On Tue, Apr 9, 2013 at 5:26 PM, Nils Bruin <nbr...@sfu.ca> wrote:
> On Apr 9, 4:11 pm, Robert Bradshaw <rober...@math.washington.edu>
> wrote:
>> To let x.foo() call different functions depending on whether your in
>> Cython or Python, or even worse whether x is fully typed, would be
>> even more surprising.
>
> Does cython overload on type signature? I don't have a particular
> problem with the semantics of cpdef, it's quite reasonable to have
> something like that (python semantics, but an optimized common path).
> I was just expecting it to be fully equivalent with
>
>   cdef _private_cdef_method(...):
>      ...
>   def method(...):
>       return _private_cdef_method(...)
>
> with some magic to directly use _private_cdef_method wherever that
> definition is available.

One can still write this if these are the desired semantics.

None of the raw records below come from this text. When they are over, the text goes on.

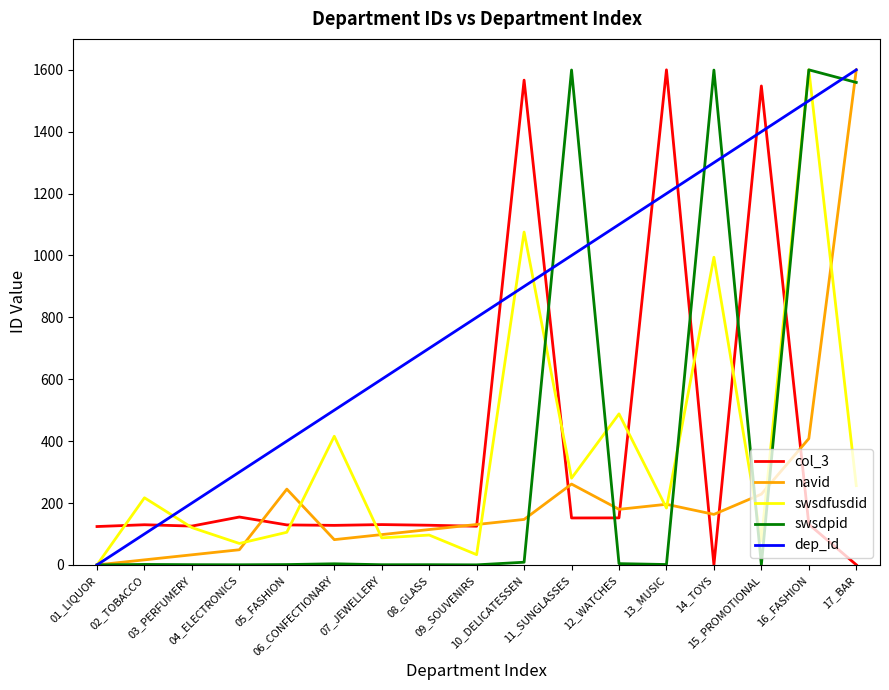

At how many categories does at least one series exceed 1362?

7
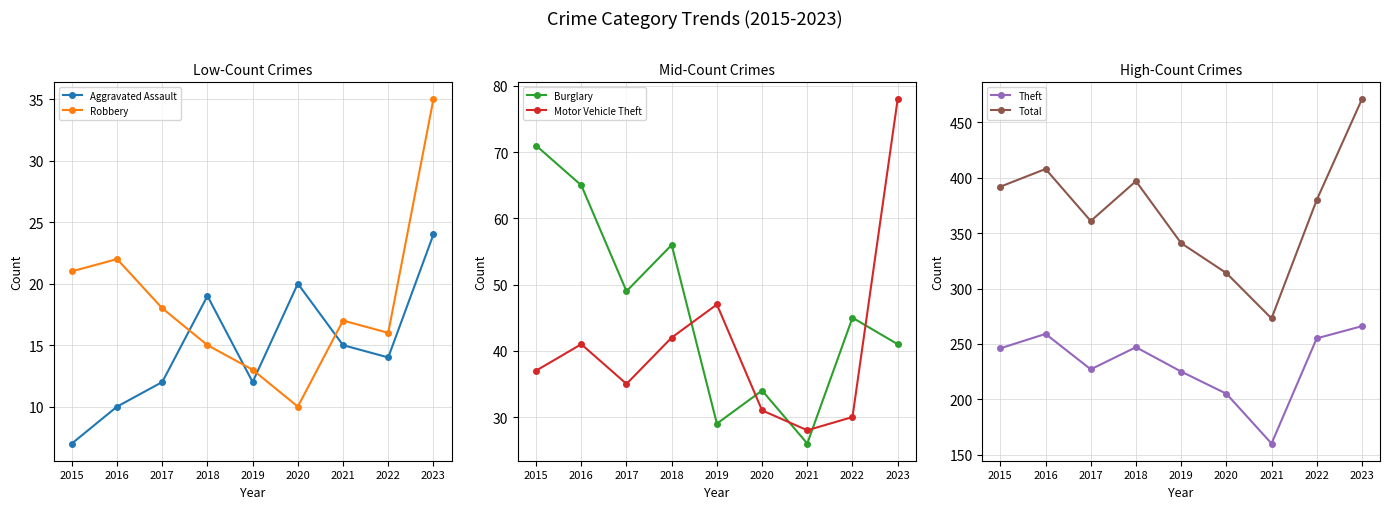

Reading right to left, transcribe all the data shown in this chart.

Aggravated Assault: 24	14	15	20	12	19	12	10	7
Robbery: 35	16	17	10	13	15	18	22	21
Burglary: 41	45	26	34	29	56	49	65	71
Motor Vehicle Theft: 78	30	28	31	47	42	35	41	37
Theft: 266	255	160	205	225	247	227	259	246
Total: 471	380	273	314	341	397	361	408	392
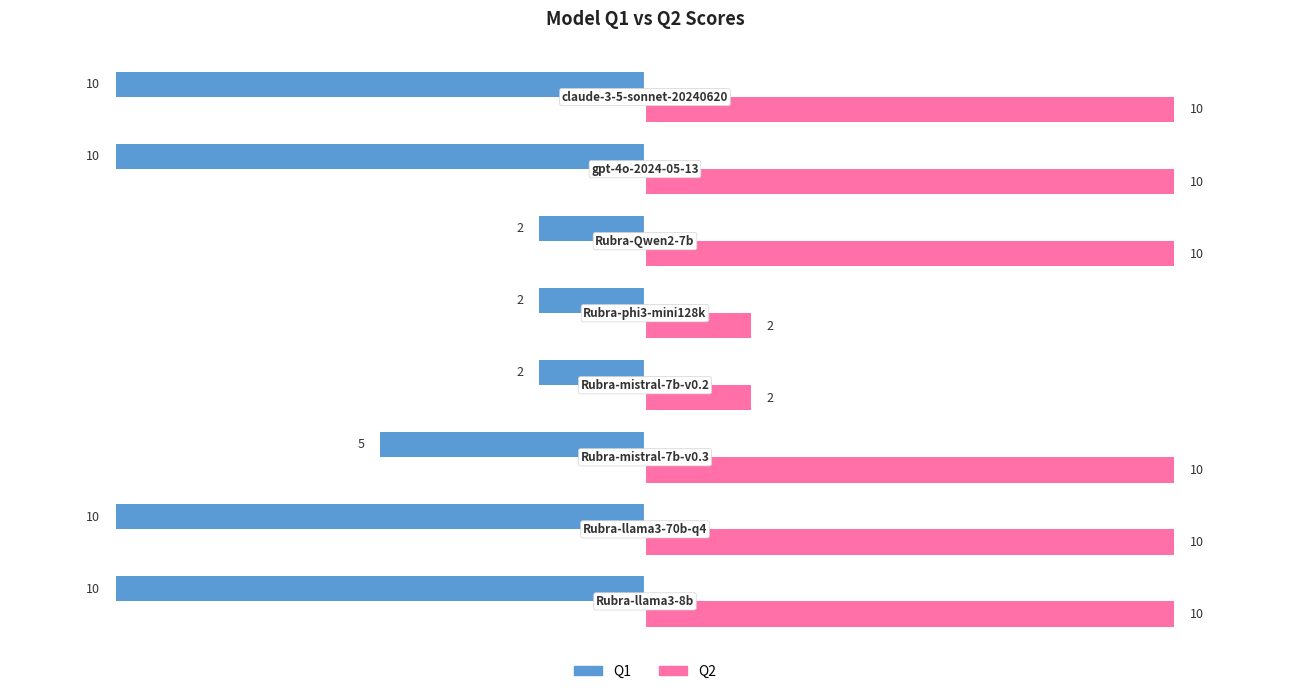

Which series has the largest total across all categories?

Q2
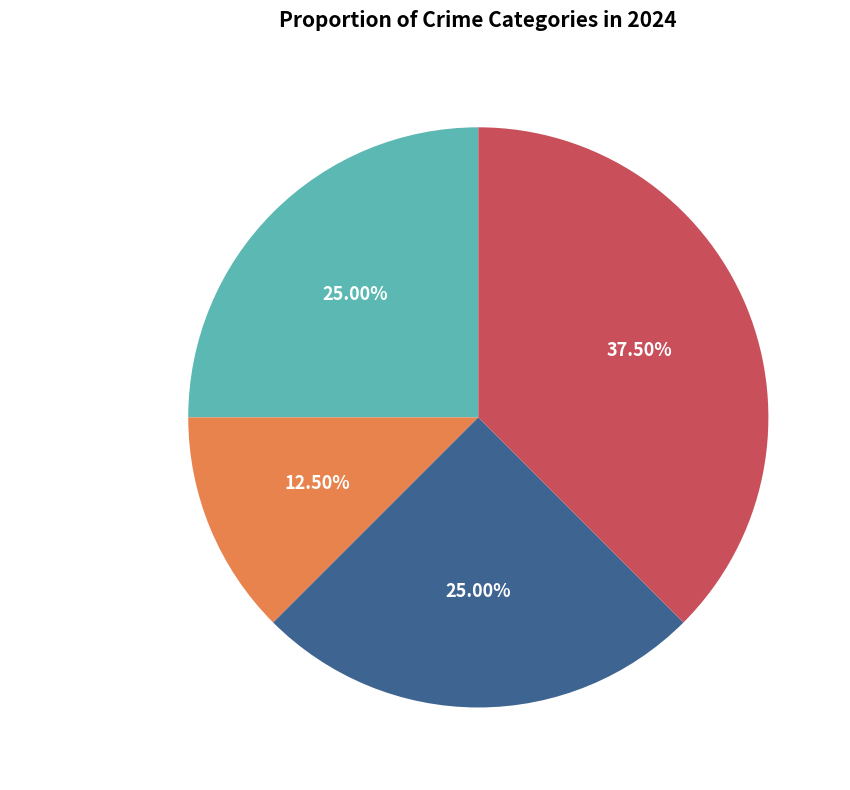

To the nearest percent, what is the average slice percentage?

25%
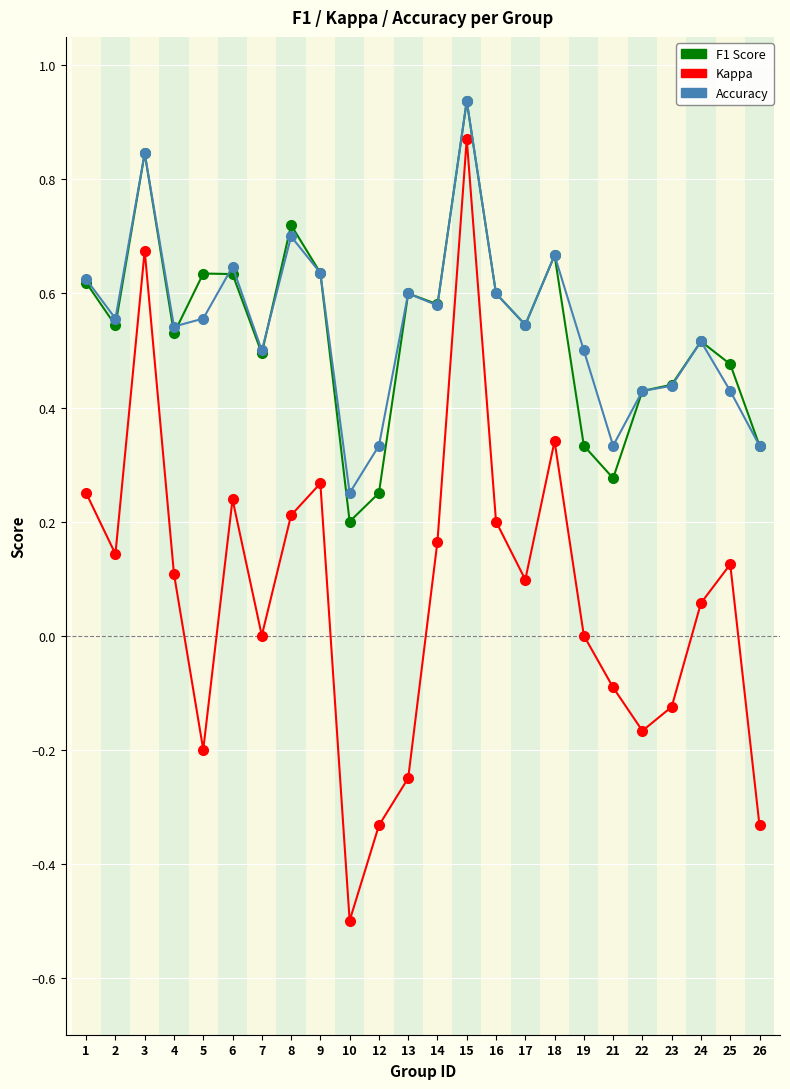

What is the total value across all series at 7?

1.0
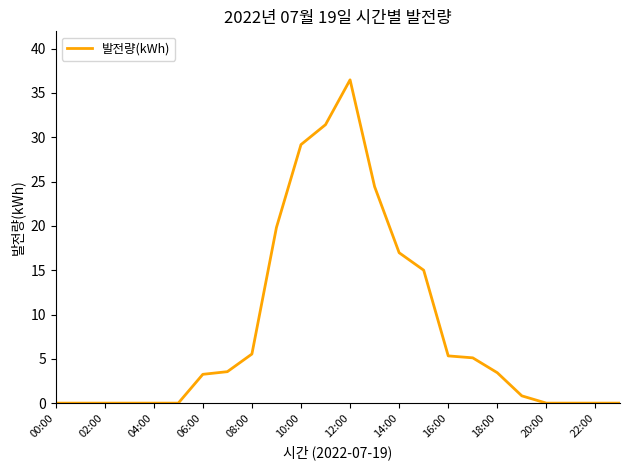

Count the number of categories in the chart.

24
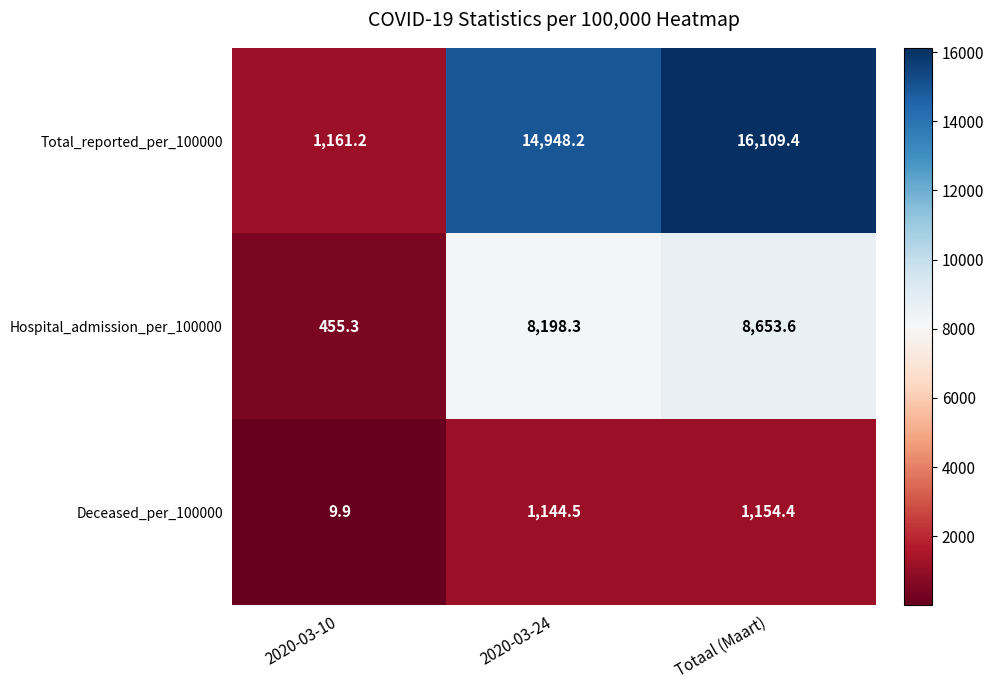

What is the difference between the maximum and minimum values in the Total_reported_per_100000 series?

14948.2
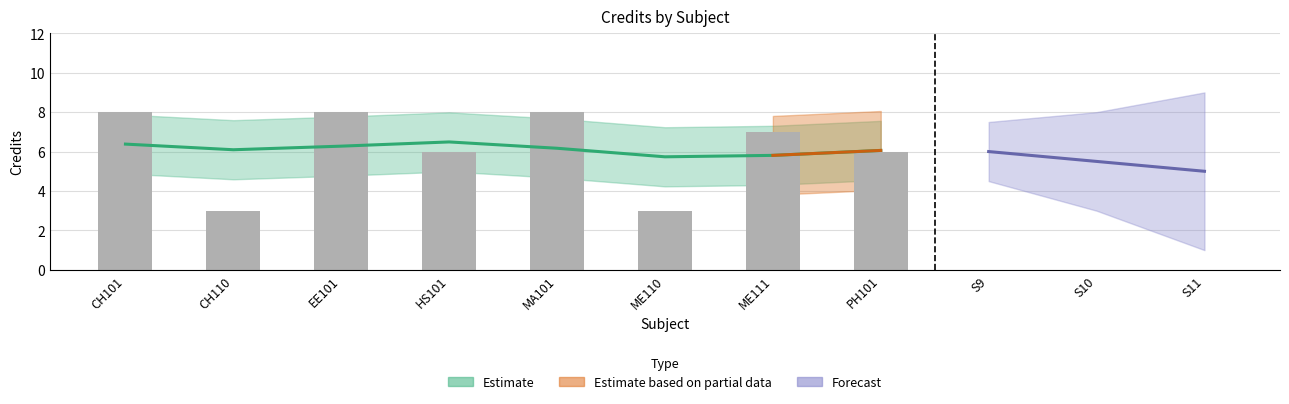

The chart shows a value of 1 at CH110. True or false?

False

> Incidentally, cpdef methods already have a way to bypass the attribute
> lookup dispatch: they grow an extra parameter skip_dispatch. The
> python wrapper actually calls it that way, because by the time that
> gets called, all attribute lookup has already been done appropriately.
> So if we could actually call
>
>   cpdeffed_method(...,skip_dispatch=1)
>
> (which would then have to be translated to the appropriate C-code), we
> would already have (something very close to) the fast path. I'm sure
> there are better notations for this.
>
> Another (slightly less flexible) possibility would be a decorator
>
>     @cython.no_dispatch
>     cpdef ....
>
> which would leave out the dispatch part of a cpdef method.
>
> Of course, we should probably first come up with a practical example
> where this makes a measurable difference. However, given the trivial
> access routines that some sage code has, I'd expect we could find such
> an example. Making access to that attribute the critical part of a
> loop might be a bit of a stretch though.
>
>> I bet we could leverage tp_version_tag though, I'm going to give that a try.
>
> Nope. That just tracks modifications of tp_dict, the MRO, and
> modifications to tp_dict higher up in the MRO. I'm assuming that the
> lookup in the vtab is already taking care of modifications there.

It's all defined at compile time, and we leverage that the baseclasses
are all Cython classes so you can't manipulate the dict directly.

If we could tell that both tp_version_tag and the objects __dict__
didn't change, that should be sufficient (modulo perhaps issues with
__getattr__ and the likes).

> It seems to me that if a subtype decides to shadow a cpdef using an entry
> in its tp_dict, while not touching the vtab and keeping
> tp_dictoffset=0, the current dispatch code would not pick it up
> anyway. Or would that be illegal according to python protocols?

True. This could actually be dangerous (e.g. one could use __slots__
to avoid the creation of a dict). I think that's a bug.